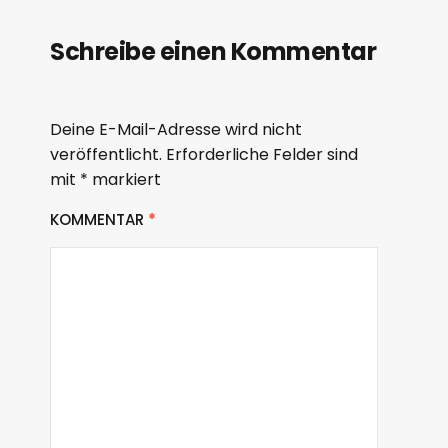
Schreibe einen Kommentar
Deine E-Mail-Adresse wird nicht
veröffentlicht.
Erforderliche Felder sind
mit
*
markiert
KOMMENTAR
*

■ **About this exercise**
Copy out the records exactly. Do not include the pictures.

■ **Problem solution**
Schreibe einen Kommentar
Deine E-Mail-Adresse wird nicht
veröffentlicht.
Erforderliche Felder sind
mit
*
markiert
KOMMENTAR
*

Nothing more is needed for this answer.